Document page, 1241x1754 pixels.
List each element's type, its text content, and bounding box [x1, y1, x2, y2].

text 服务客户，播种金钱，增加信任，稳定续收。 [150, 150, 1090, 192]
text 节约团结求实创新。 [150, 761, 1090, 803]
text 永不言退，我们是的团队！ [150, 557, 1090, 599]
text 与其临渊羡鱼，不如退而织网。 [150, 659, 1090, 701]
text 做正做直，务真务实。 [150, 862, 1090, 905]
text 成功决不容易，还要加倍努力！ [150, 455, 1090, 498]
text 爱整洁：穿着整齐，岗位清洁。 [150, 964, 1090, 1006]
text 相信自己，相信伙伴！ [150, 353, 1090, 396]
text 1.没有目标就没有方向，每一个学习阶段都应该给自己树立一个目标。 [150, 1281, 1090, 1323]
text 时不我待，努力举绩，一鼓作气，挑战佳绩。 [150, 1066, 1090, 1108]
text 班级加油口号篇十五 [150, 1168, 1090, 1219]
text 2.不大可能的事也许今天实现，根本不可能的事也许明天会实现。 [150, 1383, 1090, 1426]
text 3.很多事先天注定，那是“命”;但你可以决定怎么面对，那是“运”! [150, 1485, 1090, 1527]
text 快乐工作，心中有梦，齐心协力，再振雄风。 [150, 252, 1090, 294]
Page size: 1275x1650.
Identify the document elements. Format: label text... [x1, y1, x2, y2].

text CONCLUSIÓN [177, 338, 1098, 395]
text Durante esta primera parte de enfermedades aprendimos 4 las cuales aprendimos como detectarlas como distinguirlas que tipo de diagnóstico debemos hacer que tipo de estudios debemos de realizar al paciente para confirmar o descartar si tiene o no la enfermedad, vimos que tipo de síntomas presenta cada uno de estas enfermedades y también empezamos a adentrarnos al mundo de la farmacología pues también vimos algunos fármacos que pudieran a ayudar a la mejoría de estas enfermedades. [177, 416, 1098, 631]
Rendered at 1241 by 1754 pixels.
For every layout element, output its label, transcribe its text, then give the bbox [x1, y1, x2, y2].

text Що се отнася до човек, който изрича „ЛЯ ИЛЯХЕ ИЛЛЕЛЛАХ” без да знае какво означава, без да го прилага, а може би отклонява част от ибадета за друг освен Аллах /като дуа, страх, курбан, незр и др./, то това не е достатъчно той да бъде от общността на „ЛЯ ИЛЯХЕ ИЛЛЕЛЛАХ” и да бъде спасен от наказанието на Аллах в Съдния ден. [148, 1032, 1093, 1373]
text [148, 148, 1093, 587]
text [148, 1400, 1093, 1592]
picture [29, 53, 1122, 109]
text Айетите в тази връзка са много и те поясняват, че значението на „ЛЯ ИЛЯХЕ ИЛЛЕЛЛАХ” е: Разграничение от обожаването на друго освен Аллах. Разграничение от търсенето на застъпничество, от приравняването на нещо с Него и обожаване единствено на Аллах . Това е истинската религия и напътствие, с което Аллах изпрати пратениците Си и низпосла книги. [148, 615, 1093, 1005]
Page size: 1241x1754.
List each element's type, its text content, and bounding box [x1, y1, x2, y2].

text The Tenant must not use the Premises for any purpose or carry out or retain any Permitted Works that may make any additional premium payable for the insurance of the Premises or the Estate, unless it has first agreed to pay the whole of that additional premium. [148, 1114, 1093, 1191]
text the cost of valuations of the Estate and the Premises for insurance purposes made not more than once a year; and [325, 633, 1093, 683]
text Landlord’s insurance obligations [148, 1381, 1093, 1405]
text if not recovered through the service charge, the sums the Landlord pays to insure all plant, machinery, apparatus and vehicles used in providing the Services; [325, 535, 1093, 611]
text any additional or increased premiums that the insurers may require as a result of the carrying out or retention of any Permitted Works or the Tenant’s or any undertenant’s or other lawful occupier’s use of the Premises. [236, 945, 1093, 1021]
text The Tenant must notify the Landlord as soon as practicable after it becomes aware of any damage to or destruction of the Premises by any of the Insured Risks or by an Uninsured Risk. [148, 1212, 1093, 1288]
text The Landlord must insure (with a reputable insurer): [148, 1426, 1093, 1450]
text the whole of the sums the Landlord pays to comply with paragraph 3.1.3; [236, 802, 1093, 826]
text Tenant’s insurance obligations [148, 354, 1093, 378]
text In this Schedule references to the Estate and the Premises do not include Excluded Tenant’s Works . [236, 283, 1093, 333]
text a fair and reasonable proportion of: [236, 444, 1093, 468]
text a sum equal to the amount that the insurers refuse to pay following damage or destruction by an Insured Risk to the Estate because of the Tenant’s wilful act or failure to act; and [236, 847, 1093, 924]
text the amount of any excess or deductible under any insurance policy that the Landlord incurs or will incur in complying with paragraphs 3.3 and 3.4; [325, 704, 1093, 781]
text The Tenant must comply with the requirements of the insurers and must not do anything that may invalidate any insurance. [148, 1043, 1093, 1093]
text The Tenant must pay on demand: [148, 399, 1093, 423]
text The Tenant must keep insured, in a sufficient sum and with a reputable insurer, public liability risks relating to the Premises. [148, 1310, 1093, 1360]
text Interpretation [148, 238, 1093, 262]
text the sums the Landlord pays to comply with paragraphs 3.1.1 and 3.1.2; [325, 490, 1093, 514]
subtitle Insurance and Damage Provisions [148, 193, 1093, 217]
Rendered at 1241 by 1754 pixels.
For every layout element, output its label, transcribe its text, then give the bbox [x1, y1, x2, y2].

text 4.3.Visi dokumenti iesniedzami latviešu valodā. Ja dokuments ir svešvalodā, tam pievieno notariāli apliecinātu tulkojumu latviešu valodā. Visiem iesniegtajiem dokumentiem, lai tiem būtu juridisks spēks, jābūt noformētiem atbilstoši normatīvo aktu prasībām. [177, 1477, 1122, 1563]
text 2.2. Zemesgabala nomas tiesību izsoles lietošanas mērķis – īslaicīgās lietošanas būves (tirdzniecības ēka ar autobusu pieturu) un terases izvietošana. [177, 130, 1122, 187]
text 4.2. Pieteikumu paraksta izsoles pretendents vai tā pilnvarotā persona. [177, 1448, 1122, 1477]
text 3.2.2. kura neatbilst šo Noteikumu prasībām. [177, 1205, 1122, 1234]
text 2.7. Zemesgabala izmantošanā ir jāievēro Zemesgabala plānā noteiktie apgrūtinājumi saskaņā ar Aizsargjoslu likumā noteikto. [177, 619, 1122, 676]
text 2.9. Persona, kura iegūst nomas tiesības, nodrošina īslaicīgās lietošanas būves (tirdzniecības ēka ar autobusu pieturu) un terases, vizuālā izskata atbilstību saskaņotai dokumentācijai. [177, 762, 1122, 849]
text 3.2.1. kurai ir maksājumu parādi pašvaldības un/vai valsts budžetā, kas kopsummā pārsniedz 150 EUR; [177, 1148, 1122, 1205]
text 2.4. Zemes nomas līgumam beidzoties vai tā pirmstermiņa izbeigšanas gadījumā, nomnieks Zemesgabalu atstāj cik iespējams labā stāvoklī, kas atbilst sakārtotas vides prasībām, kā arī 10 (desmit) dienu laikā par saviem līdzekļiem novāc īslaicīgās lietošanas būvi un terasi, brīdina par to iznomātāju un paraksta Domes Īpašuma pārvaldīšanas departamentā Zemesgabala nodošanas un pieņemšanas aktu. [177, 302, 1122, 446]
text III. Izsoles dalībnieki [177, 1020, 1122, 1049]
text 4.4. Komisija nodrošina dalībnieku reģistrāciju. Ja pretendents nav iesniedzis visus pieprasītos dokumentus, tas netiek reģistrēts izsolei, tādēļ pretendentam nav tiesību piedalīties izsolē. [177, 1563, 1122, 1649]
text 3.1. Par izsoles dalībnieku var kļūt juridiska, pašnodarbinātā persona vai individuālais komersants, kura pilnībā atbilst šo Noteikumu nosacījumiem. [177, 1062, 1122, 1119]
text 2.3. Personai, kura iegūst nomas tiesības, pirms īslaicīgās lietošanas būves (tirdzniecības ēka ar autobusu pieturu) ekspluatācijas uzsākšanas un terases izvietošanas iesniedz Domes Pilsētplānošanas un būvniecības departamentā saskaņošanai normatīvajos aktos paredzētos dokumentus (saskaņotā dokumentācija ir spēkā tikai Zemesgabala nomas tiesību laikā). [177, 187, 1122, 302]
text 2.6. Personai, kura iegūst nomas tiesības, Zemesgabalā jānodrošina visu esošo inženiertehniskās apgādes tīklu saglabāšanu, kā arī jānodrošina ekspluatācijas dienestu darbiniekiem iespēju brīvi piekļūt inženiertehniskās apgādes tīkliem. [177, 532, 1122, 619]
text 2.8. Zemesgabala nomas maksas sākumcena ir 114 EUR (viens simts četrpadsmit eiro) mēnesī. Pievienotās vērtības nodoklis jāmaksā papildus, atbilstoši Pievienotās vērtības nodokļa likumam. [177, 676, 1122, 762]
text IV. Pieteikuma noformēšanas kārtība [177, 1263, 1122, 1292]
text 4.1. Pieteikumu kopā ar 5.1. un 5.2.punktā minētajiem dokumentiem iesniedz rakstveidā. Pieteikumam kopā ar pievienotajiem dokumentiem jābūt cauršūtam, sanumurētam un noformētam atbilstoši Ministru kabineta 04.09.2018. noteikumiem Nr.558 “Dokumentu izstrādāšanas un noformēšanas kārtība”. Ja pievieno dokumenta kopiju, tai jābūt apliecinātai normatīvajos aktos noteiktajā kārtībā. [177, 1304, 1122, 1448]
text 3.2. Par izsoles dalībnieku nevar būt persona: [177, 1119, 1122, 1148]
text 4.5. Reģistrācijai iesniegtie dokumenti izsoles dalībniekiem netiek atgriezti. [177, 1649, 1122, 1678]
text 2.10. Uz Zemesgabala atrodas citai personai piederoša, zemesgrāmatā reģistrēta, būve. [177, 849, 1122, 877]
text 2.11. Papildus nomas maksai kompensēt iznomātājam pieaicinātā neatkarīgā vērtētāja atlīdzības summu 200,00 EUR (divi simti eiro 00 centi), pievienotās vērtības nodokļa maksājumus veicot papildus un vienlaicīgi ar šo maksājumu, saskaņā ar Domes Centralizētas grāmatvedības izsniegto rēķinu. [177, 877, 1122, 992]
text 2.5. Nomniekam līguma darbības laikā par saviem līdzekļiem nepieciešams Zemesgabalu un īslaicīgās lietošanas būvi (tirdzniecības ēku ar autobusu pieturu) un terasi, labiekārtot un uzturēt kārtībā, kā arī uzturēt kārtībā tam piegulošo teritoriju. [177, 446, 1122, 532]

• [WORK TO BE COMPLETED]:
Which lines of the data include "pays"? Copy each of them.

• [TASK SOLUTION]:
text if not recovered through the service charge, the sums the Landlord pays to insure all plant, machinery, apparatus and vehicles used in providing the Services; [325, 535, 1093, 611]
text the whole of the sums the Landlord pays to comply with paragraph 3.1.3; [236, 802, 1093, 826]
text the sums the Landlord pays to comply with paragraphs 3.1.1 and 3.1.2; [325, 490, 1093, 514]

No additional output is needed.